Do you ever walk into a hotel room and notice something immediately wrong? Maybe the sheets are still dirty. Or there are double beds instead of a king. Or the room is too big. Maybe you just long for your room to be smaller. Like really small. So freaking small that you can’t even crouch. Like coffin-ish.
Enter: Japanese Capsule hotels. The concept is fascinating. The capsule hotel is a predominately Japanese institution that provides hundreds of sleeping pods instead of full-sized rooms. They cater mostly to businessmen who are on-the-go, price conscious, and know they are using the no-frills space for one thing: Sleeping. But lately, be it for novelty, cheapness, or some grander sense of curiosity, capsule hotels have become increasingly intriguing to backpackers. This backpacker included.

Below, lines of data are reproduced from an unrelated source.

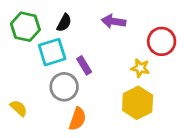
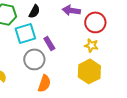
red circle: (162, 41) -> (95, 22), moved

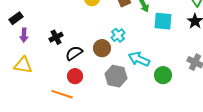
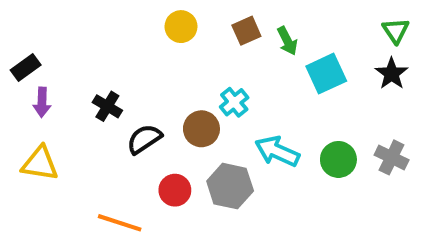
cyan square: (163, 21) -> (326, 74), turned -30
black cross: (56, 37) -> (107, 106), turned -32
green circle: (163, 75) -> (338, 159), moved
red circle: (75, 76) -> (175, 190), moved

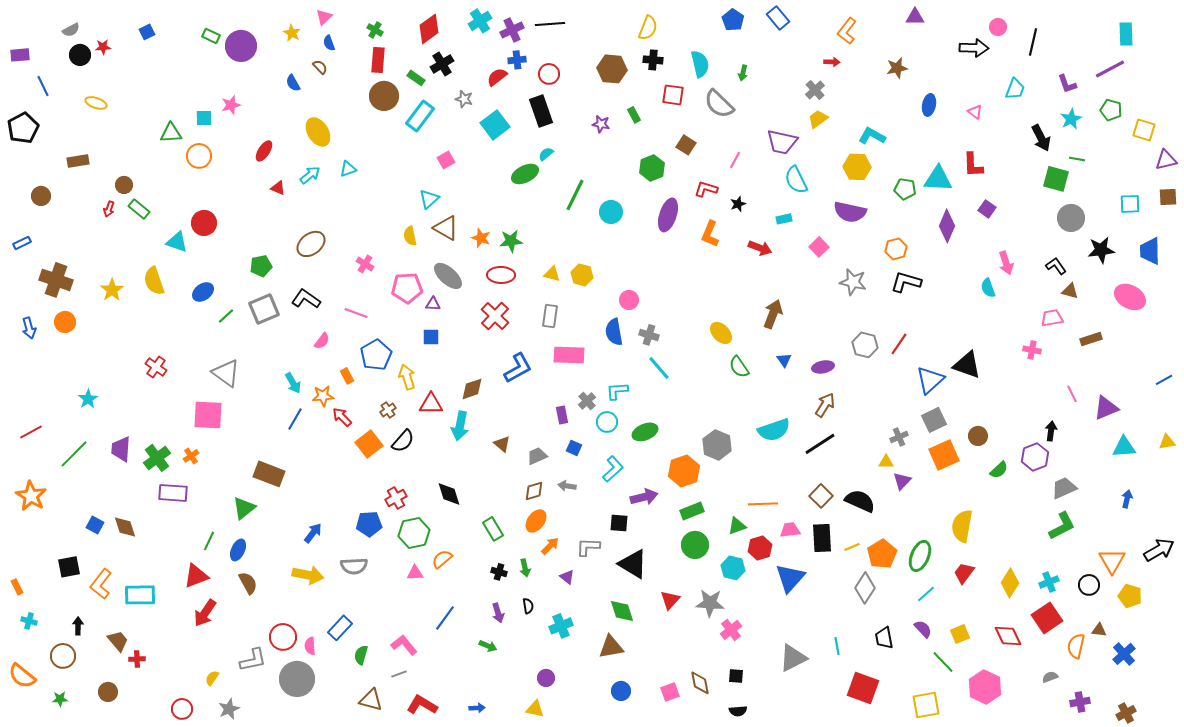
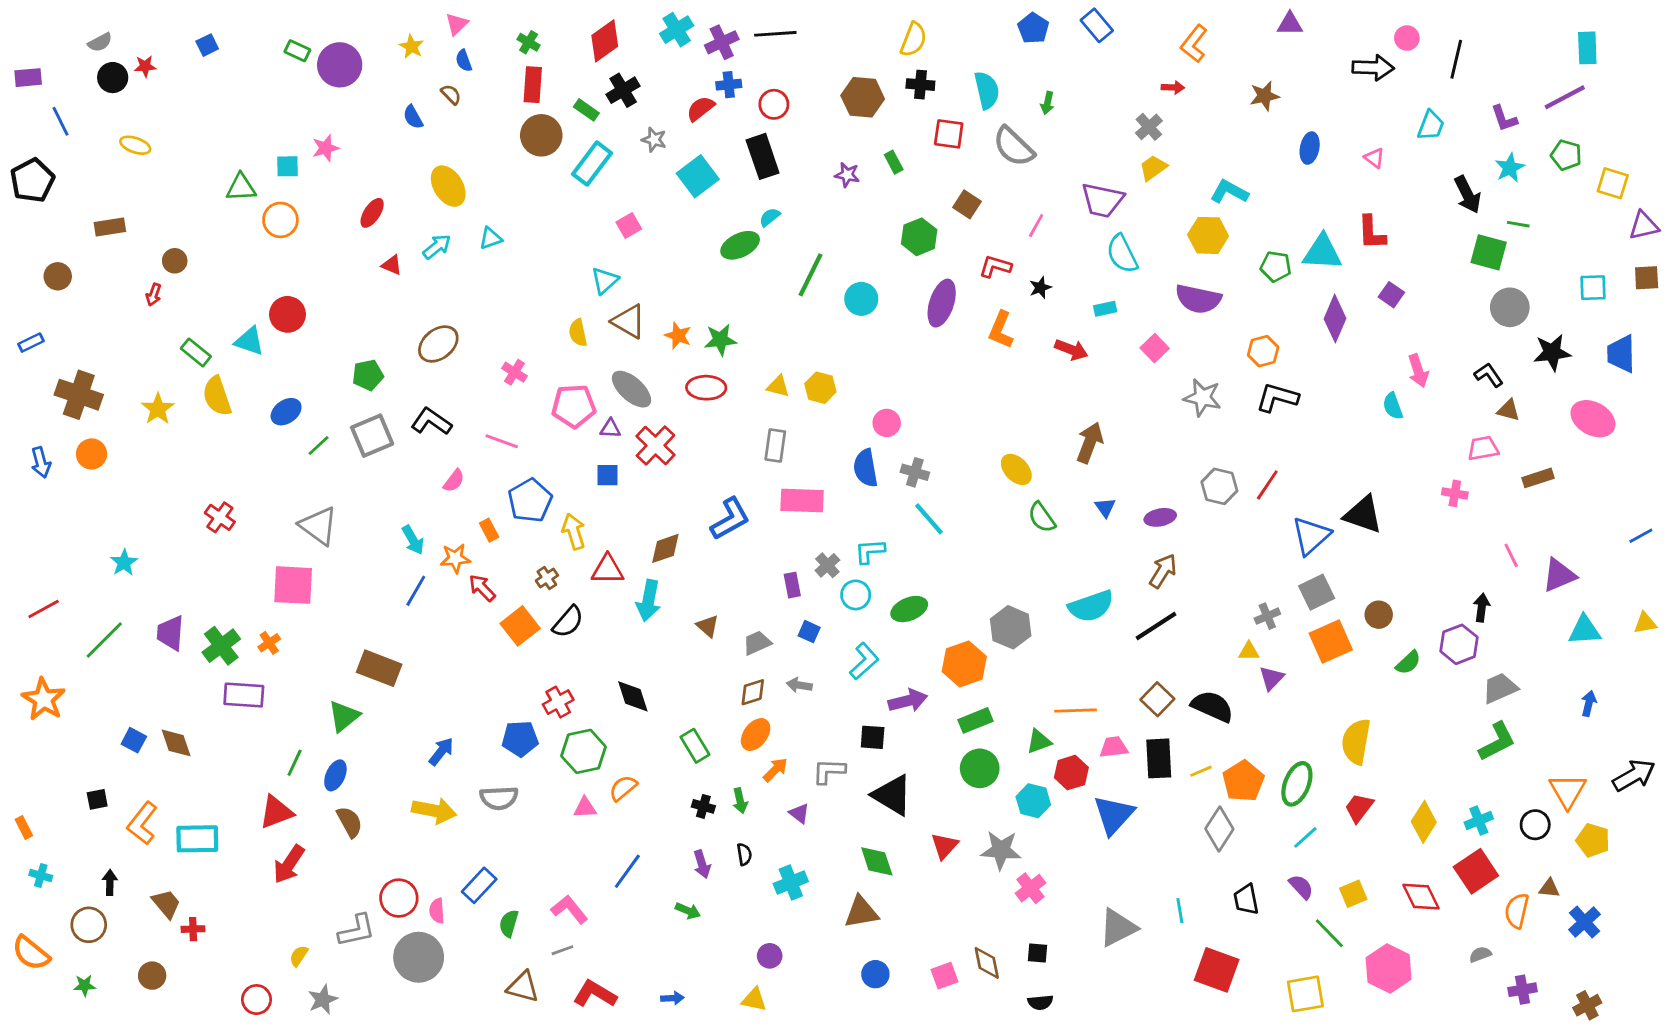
green rectangle: (139, 209) -> (196, 352), moved
red cross: (495, 316) -> (655, 445), moved
black square: (69, 567) -> (97, 799), size x0.7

Inquisitiveness got the best of me on my last trip to Tokyo. Coming in on a late flight, I arrived at Capsule Hotel Anshin Oyado in Shinjuku, unsure of how this whole experience would go down. I was unprepared for what was to come, to put it lightly. Reading about the pods for the first time a few days earlier in the Melbourne airport, I’d envisioned Matrix-like cocoons. The space fantasyland setting of the Tokyo ward of Shinjuku – with a robot restaurant and enough neon to rival Vegas – didn’t help to dispel the notion I was walking into the future.

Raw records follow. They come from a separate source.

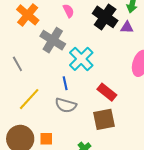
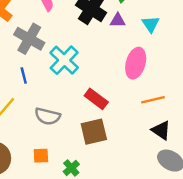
blue line: (65, 83) -> (24, 76), moved
orange square: (46, 139) -> (41, 156), moved

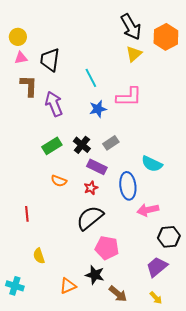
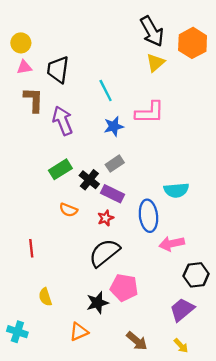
gray rectangle: (111, 143) -> (115, 164), moved
black cross: (82, 145) -> (89, 180), moved
cyan semicircle: (152, 164) -> (176, 190), turned -30
black star: (95, 275) -> (97, 303), moved, turned -30

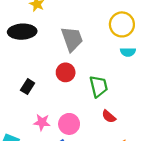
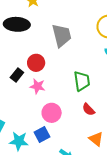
red circle: (66, 72) -> (36, 63), moved
pink star: (42, 122) -> (37, 86), moved

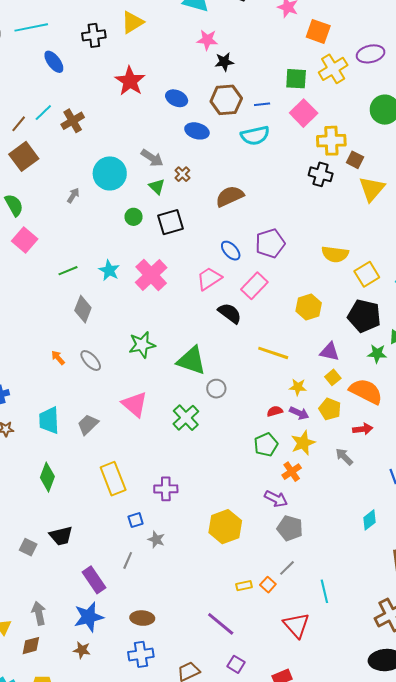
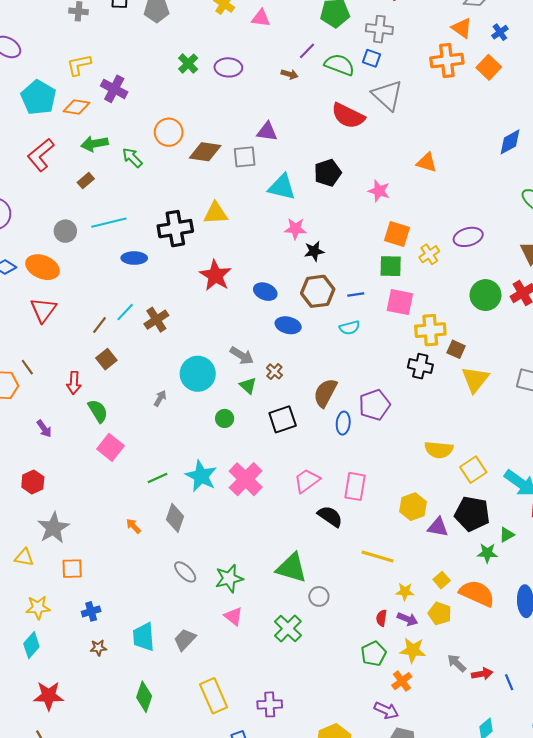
yellow triangle: (132, 22) -> (216, 213), turned 30
orange square: (318, 31) -> (397, 234), moved
black cross: (94, 35) -> (175, 229), size x1.4
blue ellipse: (54, 62) -> (134, 258), turned -50
yellow cross: (333, 69) -> (429, 254), size x0.7
pink square: (304, 113) -> (400, 302), turned -32
cyan semicircle: (255, 135) -> (350, 328), size x0.7
brown square: (24, 156) -> (106, 359), size x0.7
brown semicircle: (230, 196) -> (325, 393), turned -36
black square: (170, 222) -> (283, 419), moved
purple pentagon: (270, 243) -> (374, 405), moved
blue ellipse: (231, 251) -> (343, 423), moved, turned 50
cyan star: (109, 270) -> (201, 476), size x1.4
pink rectangle: (254, 286) -> (355, 486), turned -32
green star: (142, 345) -> (229, 578), moved
purple triangle: (330, 352) -> (438, 527), moved
orange arrow: (58, 358) -> (133, 526), moved
pink triangle: (135, 404) -> (233, 616), size x0.7
red semicircle: (275, 411) -> (382, 618), turned -63
red arrow: (363, 429) -> (482, 674), moved
yellow star: (303, 443) -> (413, 650), turned 30

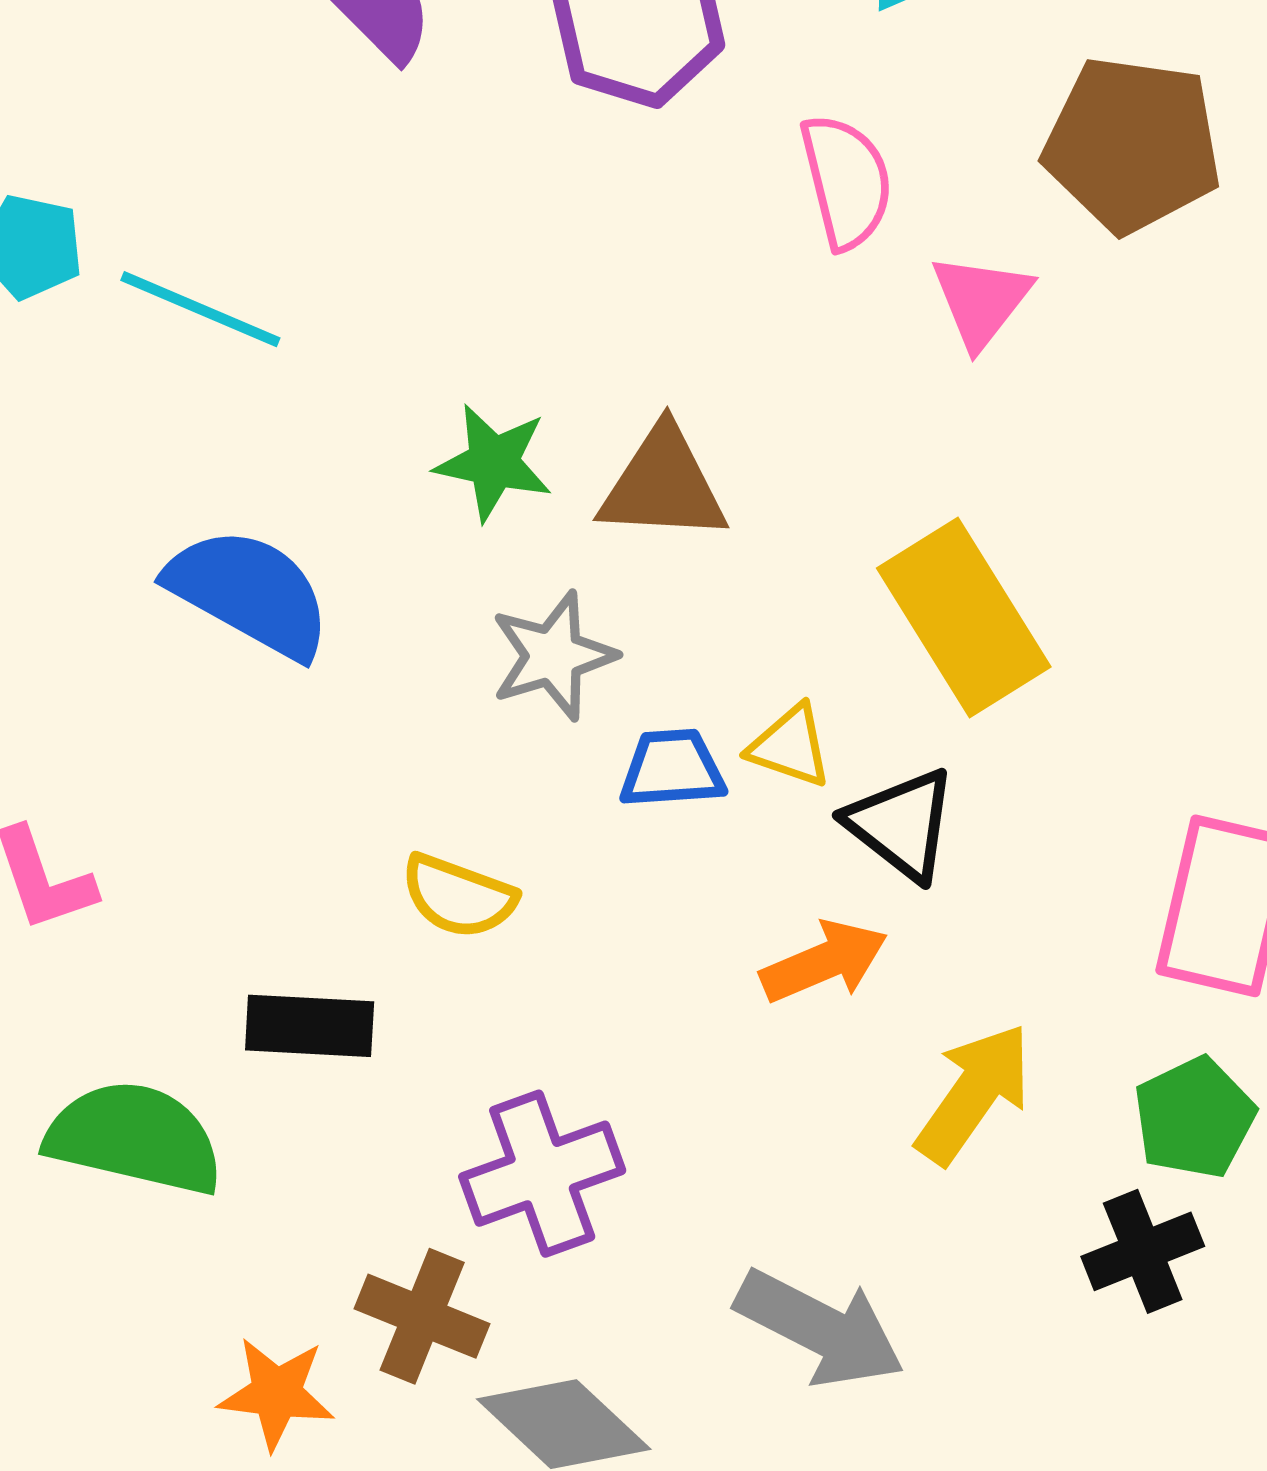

I received a locker upon checking in. I would learn later that your capsule does not close off or seal — so the hotel provides lockers for valuables, which is opened by using a wristband, issued at check-in. Also issued is a set of brown clothing similar to scrubs and brown slippers. This is when the first of the dystopian vibes set in. They would not be the last.

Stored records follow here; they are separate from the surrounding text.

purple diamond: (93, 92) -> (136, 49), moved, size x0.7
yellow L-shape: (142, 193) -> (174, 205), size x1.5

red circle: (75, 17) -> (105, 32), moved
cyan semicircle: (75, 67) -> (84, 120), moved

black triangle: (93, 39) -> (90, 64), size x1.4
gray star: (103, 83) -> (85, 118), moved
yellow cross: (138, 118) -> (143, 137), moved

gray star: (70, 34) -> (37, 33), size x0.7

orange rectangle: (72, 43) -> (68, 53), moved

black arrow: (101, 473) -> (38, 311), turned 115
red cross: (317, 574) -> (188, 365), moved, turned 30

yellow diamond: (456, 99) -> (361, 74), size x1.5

I threw my belongings in the locker (after a month in Asia I’d still kept everything to one medium sized backpack), and checked the time. Being on a massive ramen kick, I soon bolted to a nearby ramen hole. Nothing affirms that I’m living my best life quite like a bowl of tonkotsu ramen. It’s like a superpower akin to Popeye’s spinach. With renewed vigor, I reengaged with the capsule hotel, confident I would not be drafted into an unconscious energy sac for the machine army.
What I discovered entering the hotel for the second time was mostly rad. First of all, it was spotless. There was a bathhouse on the second floor where Japanese businessmen were downing their post bath milk. Unfortunately, for an undisclosed reason, folks with tattoos cannot participate in the bath activities. So I was out. I didn’t even get the milk.